■ About this exercise ■
Please write out every entry below exactly, leaving out any pictures.

--- START ---

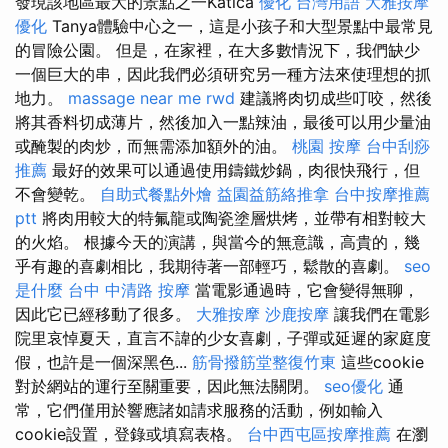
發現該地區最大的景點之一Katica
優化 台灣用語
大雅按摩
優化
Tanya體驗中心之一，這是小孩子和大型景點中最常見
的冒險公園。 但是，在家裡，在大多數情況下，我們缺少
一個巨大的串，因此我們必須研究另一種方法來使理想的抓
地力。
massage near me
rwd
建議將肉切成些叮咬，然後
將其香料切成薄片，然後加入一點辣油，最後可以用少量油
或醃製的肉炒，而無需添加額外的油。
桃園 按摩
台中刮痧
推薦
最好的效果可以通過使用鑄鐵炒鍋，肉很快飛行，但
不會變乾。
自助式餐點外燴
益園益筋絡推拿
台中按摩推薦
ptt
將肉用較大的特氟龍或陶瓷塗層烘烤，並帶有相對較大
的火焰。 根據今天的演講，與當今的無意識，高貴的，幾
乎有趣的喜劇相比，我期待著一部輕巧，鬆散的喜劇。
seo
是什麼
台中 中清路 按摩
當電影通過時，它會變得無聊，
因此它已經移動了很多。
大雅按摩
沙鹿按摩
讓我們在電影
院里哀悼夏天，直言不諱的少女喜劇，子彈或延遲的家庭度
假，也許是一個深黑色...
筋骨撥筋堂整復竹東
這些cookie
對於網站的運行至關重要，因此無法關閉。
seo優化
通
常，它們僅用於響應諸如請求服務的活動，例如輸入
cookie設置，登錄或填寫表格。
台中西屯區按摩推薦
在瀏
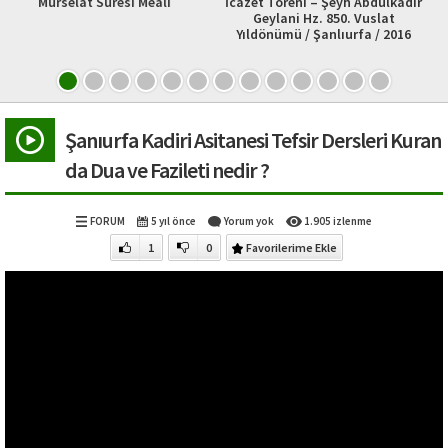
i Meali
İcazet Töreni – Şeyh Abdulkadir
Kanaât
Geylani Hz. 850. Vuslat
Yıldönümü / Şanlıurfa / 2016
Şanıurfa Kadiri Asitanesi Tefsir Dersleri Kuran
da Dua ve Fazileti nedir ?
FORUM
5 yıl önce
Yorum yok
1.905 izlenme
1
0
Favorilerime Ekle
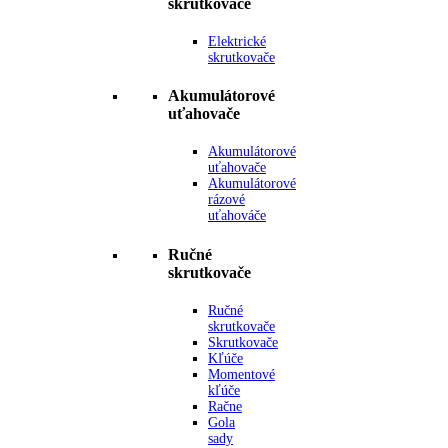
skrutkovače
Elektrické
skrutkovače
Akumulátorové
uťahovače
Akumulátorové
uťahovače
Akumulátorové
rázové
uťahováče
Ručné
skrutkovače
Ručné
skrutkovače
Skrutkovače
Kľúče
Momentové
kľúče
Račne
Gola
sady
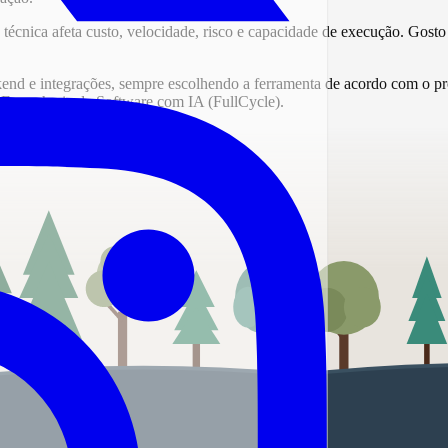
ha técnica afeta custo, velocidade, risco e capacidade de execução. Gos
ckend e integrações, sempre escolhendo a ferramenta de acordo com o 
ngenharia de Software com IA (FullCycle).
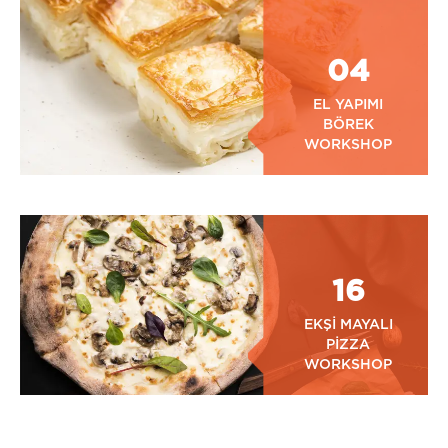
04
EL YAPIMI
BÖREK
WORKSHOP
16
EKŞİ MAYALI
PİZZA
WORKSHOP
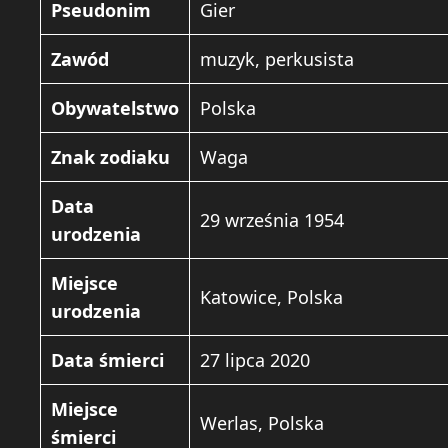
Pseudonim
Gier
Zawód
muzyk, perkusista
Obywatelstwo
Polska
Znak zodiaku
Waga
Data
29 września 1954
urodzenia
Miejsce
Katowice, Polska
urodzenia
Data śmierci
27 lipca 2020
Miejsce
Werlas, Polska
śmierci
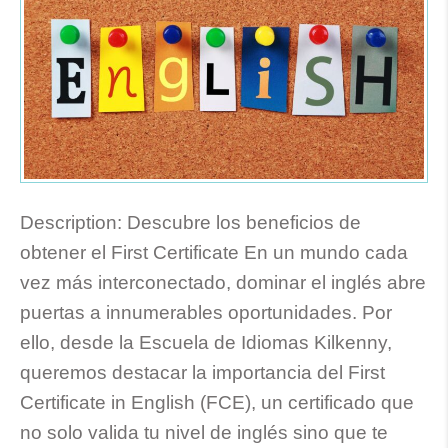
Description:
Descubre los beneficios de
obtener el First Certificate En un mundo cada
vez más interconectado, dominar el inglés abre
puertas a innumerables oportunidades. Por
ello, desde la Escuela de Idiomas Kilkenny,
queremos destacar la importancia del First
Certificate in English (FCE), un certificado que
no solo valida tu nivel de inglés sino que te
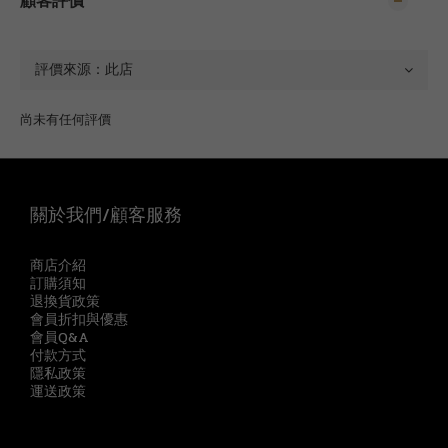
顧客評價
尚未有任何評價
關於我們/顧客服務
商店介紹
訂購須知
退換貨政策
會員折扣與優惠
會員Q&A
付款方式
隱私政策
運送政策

--- END ---

■ Task output ■
發現該地區最大的景點之一Katica
優化 台灣用語
大雅按摩
優化
Tanya體驗中心之一，這是小孩子和大型景點中最常見
的冒險公園。 但是，在家裡，在大多數情況下，我們缺少
一個巨大的串，因此我們必須研究另一種方法來使理想的抓
地力。
massage near me
rwd
建議將肉切成些叮咬，然後
將其香料切成薄片，然後加入一點辣油，最後可以用少量油
或醃製的肉炒，而無需添加額外的油。
桃園 按摩
台中刮痧
推薦
最好的效果可以通過使用鑄鐵炒鍋，肉很快飛行，但
不會變乾。
自助式餐點外燴
益園益筋絡推拿
台中按摩推薦
ptt
將肉用較大的特氟龍或陶瓷塗層烘烤，並帶有相對較大
的火焰。 根據今天的演講，與當今的無意識，高貴的，幾
乎有趣的喜劇相比，我期待著一部輕巧，鬆散的喜劇。
seo
是什麼
台中 中清路 按摩
當電影通過時，它會變得無聊，
因此它已經移動了很多。
大雅按摩
沙鹿按摩
讓我們在電影
院里哀悼夏天，直言不諱的少女喜劇，子彈或延遲的家庭度
假，也許是一個深黑色...
筋骨撥筋堂整復竹東
這些cookie
對於網站的運行至關重要，因此無法關閉。
seo優化
通
常，它們僅用於響應諸如請求服務的活動，例如輸入
cookie設置，登錄或填寫表格。
台中西屯區按摩推薦
在瀏
i Meali
İcazet Töreni – Şeyh Abdulkadir
Kanaât
Geylani Hz. 850. Vuslat
Yıldönümü / Şanlıurfa / 2016
Şanıurfa Kadiri Asitanesi Tefsir Dersleri Kuran
da Dua ve Fazileti nedir ?
FORUM
5 yıl önce
Yorum yok
1.905 izlenme
1
0
Favorilerime Ekle
skrutkovače
Elektrické
skrutkovače
Akumulátorové
uťahovače
Akumulátorové
uťahovače
Akumulátorové
rázové
uťahováče
Ručné
skrutkovače
Ručné
skrutkovače
Skrutkovače
Kľúče
Momentové
kľúče
Račne
Gola
sady
ha técnica afeta custo, velocidade, risco e capacidade de execução. Gos
ckend e integrações, sempre escolhendo a ferramenta de acordo com o 
ngenharia de Software com IA (FullCycle).
04
EL YAPIMI
BÖREK
WORKSHOP
16
EKŞİ MAYALI
PİZZA
WORKSHOP
Pseudonim
Gier
Zawód
muzyk, perkusista
Obywatelstwo
Polska
Znak zodiaku
Waga
Data
29 września 1954
urodzenia
Miejsce
Katowice, Polska
urodzenia
Data śmierci
27 lipca 2020
Miejsce
Werlas, Polska
śmierci
Description:
Descubre los beneficios de
obtener el First Certificate En un mundo cada
vez más interconectado, dominar el inglés abre
puertas a innumerables oportunidades. Por
ello, desde la Escuela de Idiomas Kilkenny,
queremos destacar la importancia del First
Certificate in English (FCE), un certificado que
no solo valida tu nivel de inglés sino que te
顧客評價
尚未有任何評價
關於我們/顧客服務
商店介紹
訂購須知
退換貨政策
會員折扣與優惠
會員Q&A
付款方式
隱私政策
運送政策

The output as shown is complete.